Cuando a Meyer le correspondían esos turnos nocturnos, salía a las 5:00p.m. de su casa hacia la fábrica, en su natal Berlín. Así lo hizo el 12 de agosto de 1961, un sábado. Ahora que su amor por Wanda lo hacía feliz, debía esforzarse por ahorrar para poder casarse. Con dicha motivación trabajó durante la noche, y al terminar su turno, al amanecer, sin afán esperó a que abrieran la panadería que quedaba junto a la fábrica, para comprar desayuno y compartirlo con Wanda, quien estaría despierta a su regreso. Luego se dirigió hacia el oeste, a casa de su prometida. Pero unos pasos después tuvo que detenerse ante una muchedumbre agolpada, gritando y protestando de manera enérgica. Cuando por fin logró acercarse, lo sorprendió una cantidad inusual de militares soviéticos, quienes con sus fusiles, de manera agresiva, intentaban hacer retroceder a quienes como él, se dirigían a algún lado del oeste. Además de los militares, había un muro en ladrillo de cemento que estaba siendo rematado con una alambrada. Lo habían construido durante la noche.

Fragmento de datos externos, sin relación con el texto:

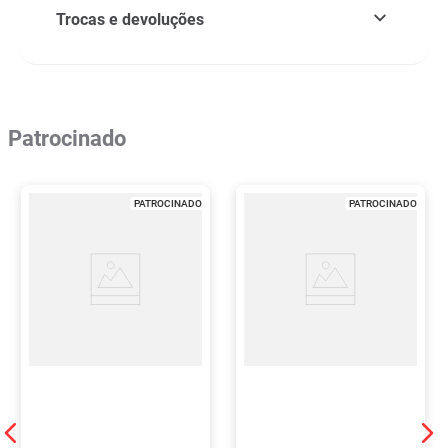
Trocas e devoluções
Patrocinado
PATROCINADO
PATROCINADO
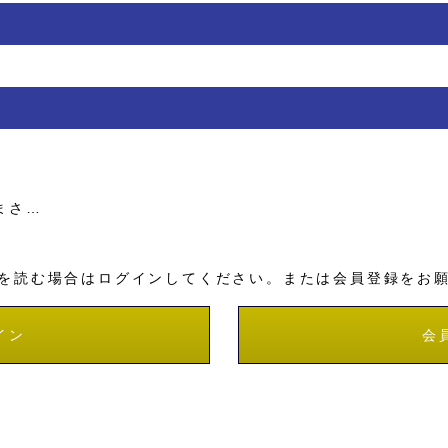
まさ…
を読む場合はログインしてください。または会員登録をお
イン
会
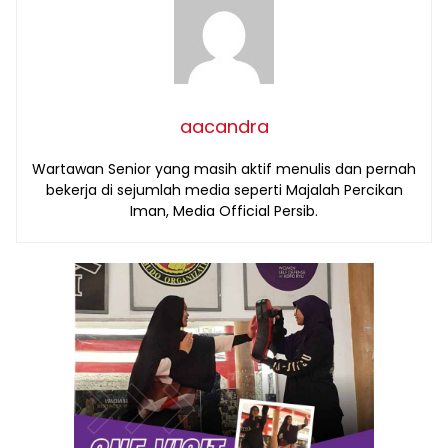
aacandra
Wartawan Senior yang masih aktif menulis dan pernah
bekerja di sejumlah media seperti Majalah Percikan
Iman, Media Official Persib.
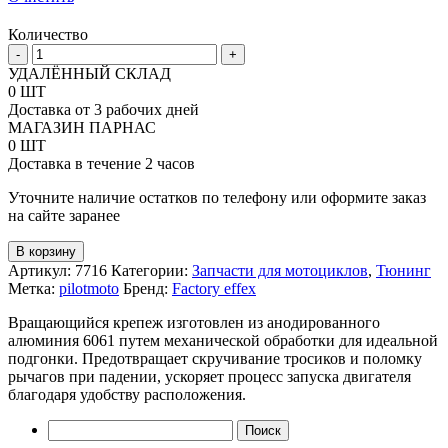
Количество
Количество
-
+
товара
УДАЛЁННЫЙ СКЛАД
Крепеж
0 ШТ
сцепления
Доставка от 3 рабочих дней
и
МАГАЗИН ПАРНАС
тормоза
0 ШТ
с
Доставка в течение 2 часов
рычагом
хот
Уточните наличие остатков по телефону или оформите заказ
-
на сайте заранее
стартера
Factory
В корзину
Effex
Артикул:
7716
Категории:
Запчасти для мотоциклов
,
Тюнинг
Метка:
pilotmoto
Бренд:
Factory effex
Вращающийся крепеж изготовлен из анодированного
алюминия 6061 путем механической обработки для идеальной
подгонки. Предотвращает скручивание тросиков и поломку
рычагов при падении, ускоряет процесс запуска двигателя
благодаря удобству расположения.
Найти:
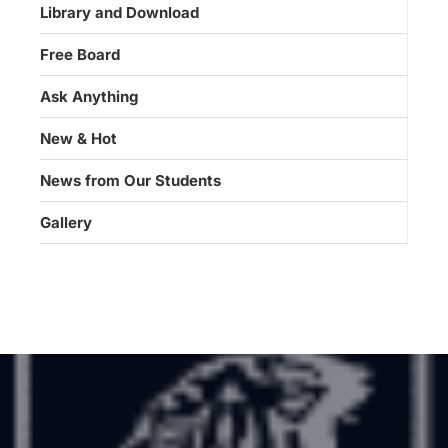
Library and Download
Free Board
Ask Anything
New & Hot
News from Our Students
Gallery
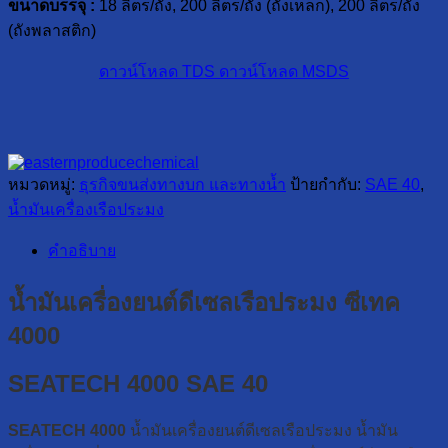
ขนาดบรรจุ :
18 ลิตร/ถัง, 200 ลิตร/ถัง (ถังเหล็ก), 200 ลิตร/ถัง
(ถังพลาสติก)
ดาวน์โหลด TDS
ดาวน์โหลด MSDS
หมวดหมู่:
ธุรกิจขนส่งทางบก และทางน้ำ
ป้ายกำกับ:
SAE 40
,
น้ำมันเครื่องเรือประมง
คำอธิบาย
น้ำมันเครื่องยนต์ดีเซลเรือประมง ซีเทค
4000
SEATECH 4000 SAE 40
SEATECH 4000
น้ำมันเครื่องยนต์ดีเซลเรือประมง น้ำมัน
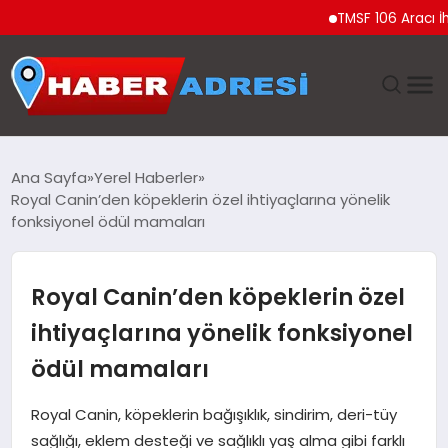
TMSF 106 Aracı İhale ile
ANASAYFA
Ana Sayfa
Yerel Haberler
Royal Canin’den köpeklerin özel ihtiyaçlarına yönelik
GÜNDEM
fonksiyonel ödül mamaları
SPOR
Royal Canin’den köpeklerin özel
EKONOMI
ihtiyaçlarına yönelik fonksiyonel
ödül mamaları
TEKNOLOJI
Royal Canin, köpeklerin bağışıklık, sindirim, deri-tüy
EĞITIM
sağlığı, eklem desteği ve sağlıklı yaş alma gibi farklı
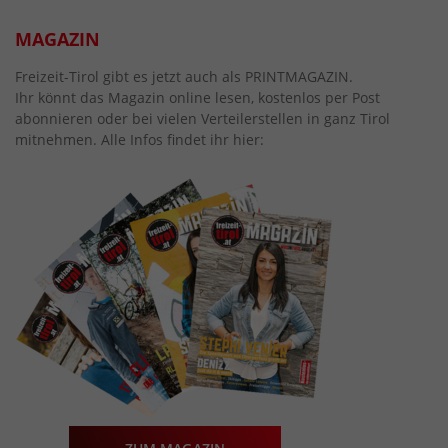
MAGAZIN
Freizeit-Tirol gibt es jetzt auch als PRINTMAGAZIN.
Ihr könnt das Magazin online lesen, kostenlos per Post
abonnieren oder bei vielen Verteilerstellen in ganz Tirol
mitnehmen. Alle Infos findet ihr hier:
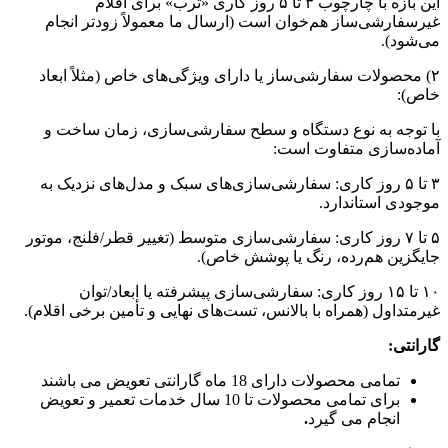
این بازه با چارچوب ۳ تا ۵ روز کاری «ترب» برای اقلام
غیرسفارشی‌ساز هم‌خوان است (ارسال ما معمولاً زودتر انجام
می‌شود).
۲) محصولات سفارشی‌ساز یا دارای ویژگی‌های خاص (مثلاً ابعاد
خاص):
با توجه به نوع دستگاه و سطح سفارشی‌سازی، زمان ساخت و
آماده‌سازی متفاوت است:
۳ تا ۵ روز کاری: سفارشی‌سازی‌های سبک و مدل‌های نزدیک به
موجودی استاندارد.
۵ تا ۷ روز کاری: سفارشی‌سازی متوسط (تغییر قطر/فلنج، موتور
جایگزین هم‌رده، رنگ یا پوشش خاص).
۱۰ تا ۱۵ روز کاری: سفارشی‌سازی پیشرفته یا ابعاد/توان
غیرمتداول (همراه با بالانس، تست‌های نهایی و تأمین برخی اقلام).
گارانتی:
تمامی محصولات دارای 18 ماه گارانتی تعویض می باشند
برای تمامی محصولات تا 10 سال خدمات تعمیر و تعویض
انجام می گیرد
.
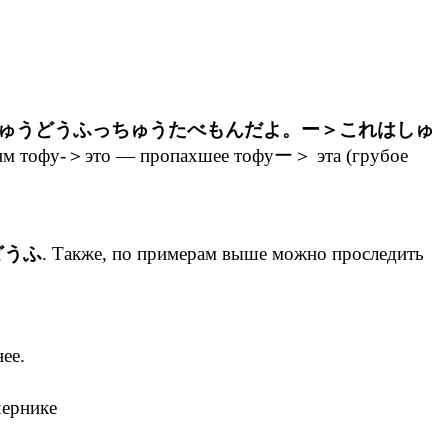
しゅうどうふっちゅうたべもんだよ。ー＞これはしゅ
хшим тофу-＞это — пропахшее тофуー＞ эта (грубое
どうふ
. Также, по примерам выше можно проследить
ее.
чернике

Ante la angustia de que se tratara de lo que desde meses atrás venía sospechando, intentó de todas las formas posibles hablar con los militares, explicarles que su hogar estaba del otro lado, que su corazón y su futuro también; pero además de gritos ininteligibles, recibió un culatazo en la frente que lo dejó inconsciente durante varios minutos.
Se despertó confuso, débil, adolorido, y confirmó que la cosa iba en serio cuando un hombre que intentaba lo mismo que él cayó herido con un tiro de fusil en la pierna. No tenía caso, intentaría por las vías diplomáticas, él no pertenecía al este, y no lo podían separar así de su vida.
Pero antes que nada debía avisar a Wanda. Buscó la forma de ver hacia el otro lado, hasta que logró escalar hasta la terraza de un edificio a media cuadra del muro, y empezó a escudriñar. Se demoró en verla, pero la esperanza y el amor le ayudaron a divisarla entre la gente, subida en la banca de un parque. No fue difícil que ella lo viera, pues para ese momento a nadie más se le había ocurrido subirse a una terraza. Con el lenguaje que permitieron las señas, logró tranquilizarla un poco, le comunicó que esperara, que todo iba a estar bien, que lo iban a resolver. En cambio él no quedó tranquilo, y menos cuando ella le hizo una señal curva señalando su vientre. Comprendió que esperaban un bebé.
Al principio, la ansiedad era su motor para sobrevivir mientras agotaba en vano las vías diplomáticas. Luego una extraña resignación le proporcionó algo de calma, y con ella, a la par que se construía una vida temporal, continuó con su propósito, planeando vías diferentes para cruzar el muro, las cuales iban desde lanzar una tirolesa hasta hacerlo en un globo aerostático. Ninguna resultó efectiva para ser lograda sin exponer su vida.
Sus intentos se extendieron durante 28 años.
El 9 de noviembre de 1989, un jueves, agotada la paciencia pero aún sin resignarse, se dispuso a llevar a cabo su último plan. Era definitivo: o cruzaba o moría.
Con la perra en celo que había constituido su única compañía, distraería a los perros que cuidaban la zona entre muros existente ahora. Lo haría de noche, por el punto donde antes quedaba la estación. Su plan, minuciosamente elaborado, había sido revisado y ensayado. Sólo faltaba llevarlo a cabo. Con la adrenalina a tope, considerando que encontraría la muerte o la felicidad, se dispuso a pasar, hacia las 3:00a.m., hora en que los guardias tenían el cambio de turno. Fue al acercarse al muro cuando vio una muchedumbre circulando por uno de los puntos de control fronterizos, y sintió una sensación opuesta a la del día en que no pudo regresar.
Su corazón se aceleró, al igual que sus pasos mientras lo conducían al punto de control. Por alguna razón que no comprendía, mientras lágrimas amargas rodaban por sus mejillas, y mientras la perra lo miraba como entendiendo que no serían necesarios más sacrificios, pasaron, sin ser retenidos, entre otras personas eufóricas, a buscar su vida perdida.